▶ _ASSIGNMENT_
Produce a word-for-word copy of the listing below without its pictures.
▼
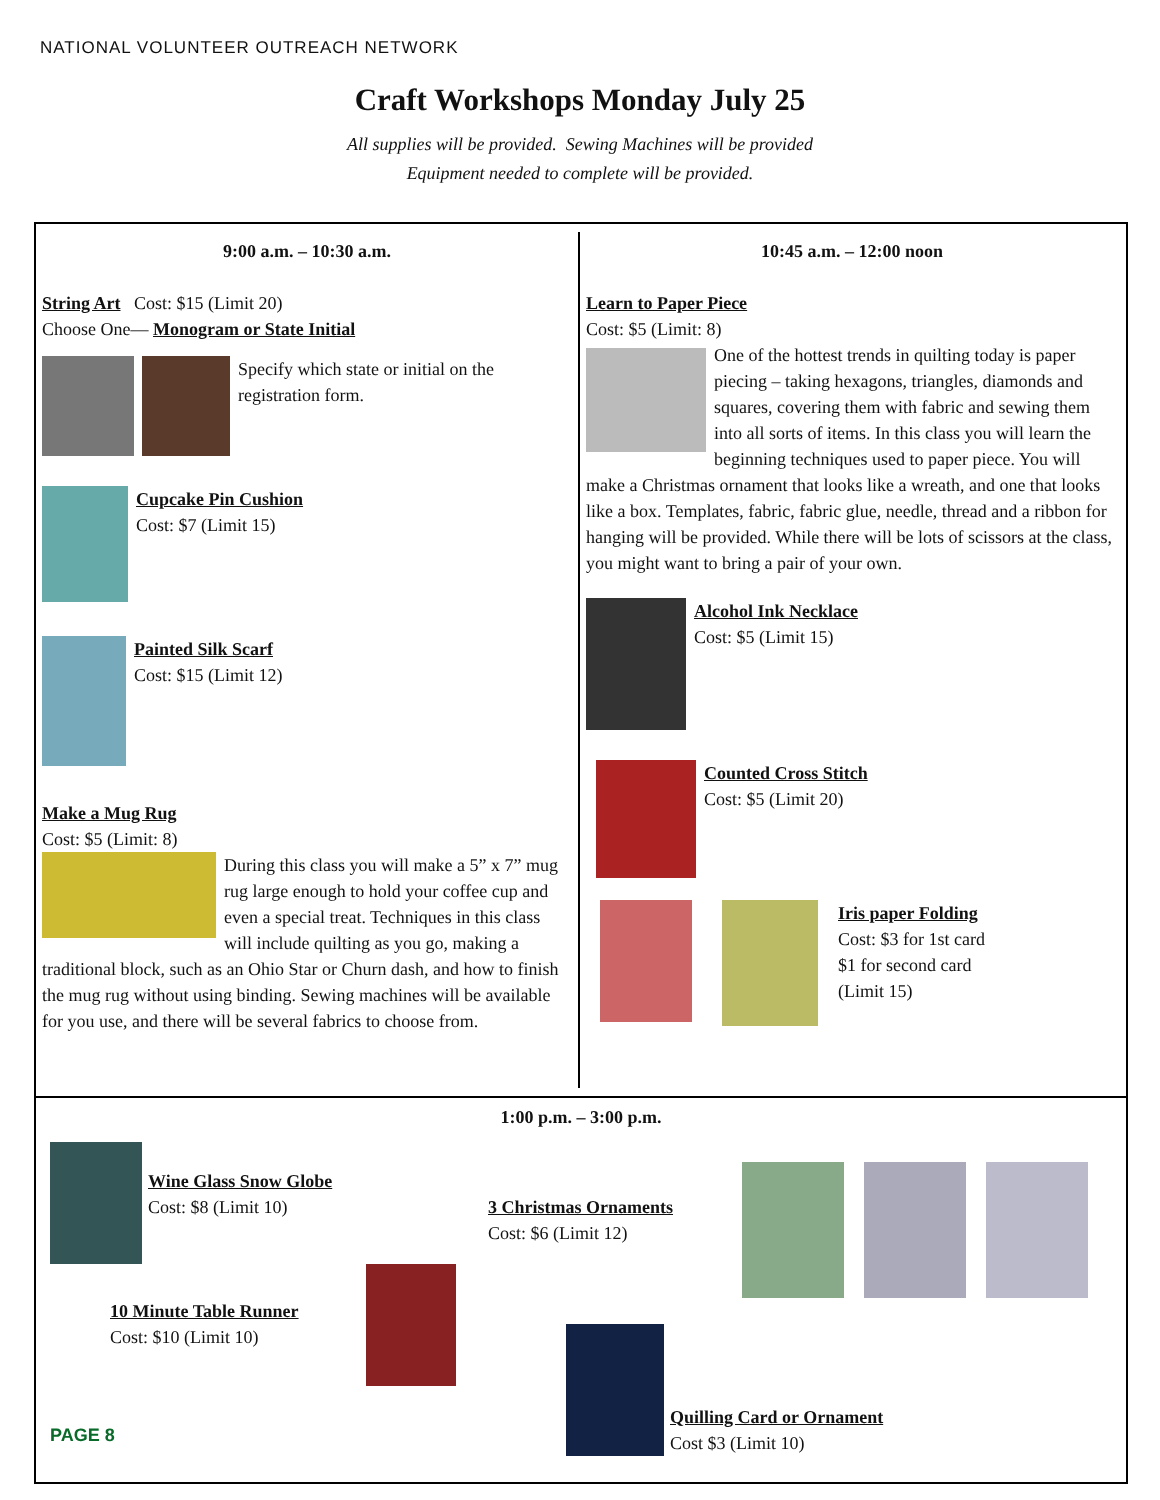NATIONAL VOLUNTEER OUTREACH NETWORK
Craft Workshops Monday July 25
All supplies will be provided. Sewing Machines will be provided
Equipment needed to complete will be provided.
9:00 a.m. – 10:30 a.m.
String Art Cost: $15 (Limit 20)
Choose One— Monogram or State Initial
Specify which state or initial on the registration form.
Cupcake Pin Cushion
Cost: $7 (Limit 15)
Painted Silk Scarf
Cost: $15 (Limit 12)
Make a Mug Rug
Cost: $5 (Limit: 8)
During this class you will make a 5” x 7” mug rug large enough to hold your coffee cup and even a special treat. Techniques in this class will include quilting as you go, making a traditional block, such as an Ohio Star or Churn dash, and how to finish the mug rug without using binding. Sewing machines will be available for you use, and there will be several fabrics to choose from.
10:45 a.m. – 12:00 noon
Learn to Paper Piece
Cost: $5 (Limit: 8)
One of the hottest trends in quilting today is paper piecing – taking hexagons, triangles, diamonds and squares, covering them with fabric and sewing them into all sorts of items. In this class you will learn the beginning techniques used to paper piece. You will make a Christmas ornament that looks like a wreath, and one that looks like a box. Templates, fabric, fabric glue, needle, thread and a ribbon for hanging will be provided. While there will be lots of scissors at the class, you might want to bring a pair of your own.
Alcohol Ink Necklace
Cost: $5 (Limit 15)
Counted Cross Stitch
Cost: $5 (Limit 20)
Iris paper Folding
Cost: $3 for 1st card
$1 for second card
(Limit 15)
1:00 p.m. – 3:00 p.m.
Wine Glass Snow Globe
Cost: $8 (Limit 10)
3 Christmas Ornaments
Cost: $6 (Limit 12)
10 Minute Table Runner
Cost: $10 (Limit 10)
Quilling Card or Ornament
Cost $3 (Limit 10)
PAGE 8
▲
▶ _TASK RESULT_
NATIONAL VOLUNTEER OUTREACH NETWORK
Craft Workshops Monday July 25
All supplies will be provided. Sewing Machines will be provided
Equipment needed to complete will be provided.
9:00 a.m. – 10:30 a.m.
String Art Cost: $15 (Limit 20)
Choose One— Monogram or State Initial
Specify which state or initial on the registration form.
Cupcake Pin Cushion
Cost: $7 (Limit 15)
Painted Silk Scarf
Cost: $15 (Limit 12)
Make a Mug Rug
Cost: $5 (Limit: 8)
During this class you will make a 5” x 7” mug rug large enough to hold your coffee cup and even a special treat. Techniques in this class will include quilting as you go, making a traditional block, such as an Ohio Star or Churn dash, and how to finish the mug rug without using binding. Sewing machines will be available for you use, and there will be several fabrics to choose from.
10:45 a.m. – 12:00 noon
Learn to Paper Piece
Cost: $5 (Limit: 8)
One of the hottest trends in quilting today is paper piecing – taking hexagons, triangles, diamonds and squares, covering them with fabric and sewing them into all sorts of items. In this class you will learn the beginning techniques used to paper piece. You will make a Christmas ornament that looks like a wreath, and one that looks like a box. Templates, fabric, fabric glue, needle, thread and a ribbon for hanging will be provided. While there will be lots of scissors at the class, you might want to bring a pair of your own.
Alcohol Ink Necklace
Cost: $5 (Limit 15)
Counted Cross Stitch
Cost: $5 (Limit 20)
Iris paper Folding
Cost: $3 for 1st card
$1 for second card
(Limit 15)
1:00 p.m. – 3:00 p.m.
Wine Glass Snow Globe
Cost: $8 (Limit 10)
3 Christmas Ornaments
Cost: $6 (Limit 12)
10 Minute Table Runner
Cost: $10 (Limit 10)
Quilling Card or Ornament
Cost $3 (Limit 10)
PAGE 8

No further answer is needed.